REQUEST
Without copying any picture, return all lines below exactly.
# # # # #
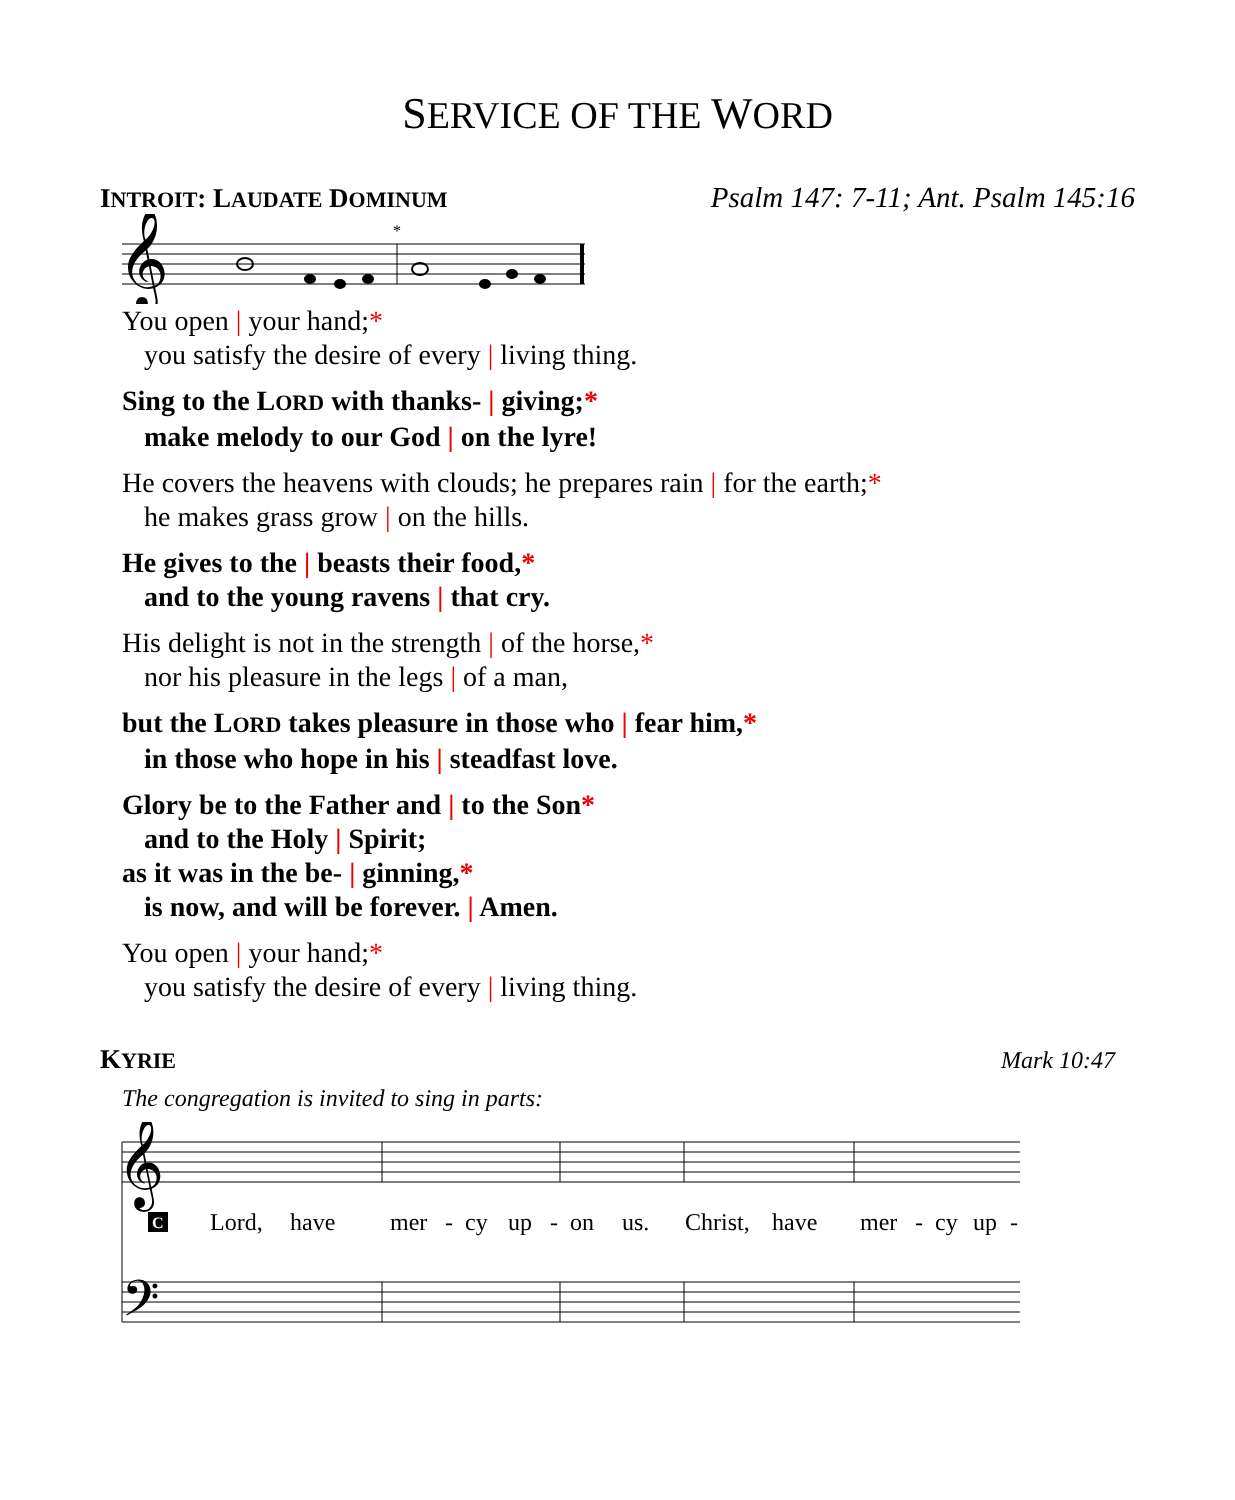SERVICE OF THE WORD
INTROIT: LAUDATE DOMINUM Psalm 147: 7-11; Ant. Psalm 145:16
𝄞
*
You open | your hand;*
you satisfy the desire of every | living thing.
Sing to the LORD with thanks- | giving;*
make melody to our God | on the lyre!
He covers the heavens with clouds; he prepares rain | for the earth;*
he makes grass grow | on the hills.
He gives to the | beasts their food,*
and to the young ravens | that cry.
His delight is not in the strength | of the horse,*
nor his pleasure in the legs | of a man,
but the LORD takes pleasure in those who | fear him,*
in those who hope in his | steadfast love.
Glory be to the Father and | to the Son*
and to the Holy | Spirit;
as it was in the be- | ginning,*
is now, and will be forever. | Amen.
You open | your hand;*
you satisfy the desire of every | living thing.
KYRIE Mark 10:47
The congregation is invited to sing in parts:
𝄞
𝄢
C
Lord,
have
mer
-
cy
up
-
on
us.
Christ,
have
mer
-
cy
up
-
# # # # #
WORKED SOLUTION
SERVICE OF THE WORD
INTROIT: LAUDATE DOMINUM Psalm 147: 7-11; Ant. Psalm 145:16
𝄞
*
You open | your hand;*
you satisfy the desire of every | living thing.
Sing to the LORD with thanks- | giving;*
make melody to our God | on the lyre!
He covers the heavens with clouds; he prepares rain | for the earth;*
he makes grass grow | on the hills.
He gives to the | beasts their food,*
and to the young ravens | that cry.
His delight is not in the strength | of the horse,*
nor his pleasure in the legs | of a man,
but the LORD takes pleasure in those who | fear him,*
in those who hope in his | steadfast love.
Glory be to the Father and | to the Son*
and to the Holy | Spirit;
as it was in the be- | ginning,*
is now, and will be forever. | Amen.
You open | your hand;*
you satisfy the desire of every | living thing.
KYRIE Mark 10:47
The congregation is invited to sing in parts:
𝄞
𝄢
C
Lord,
have
mer
-
cy
up
-
on
us.
Christ,
have
mer
-
cy
up
-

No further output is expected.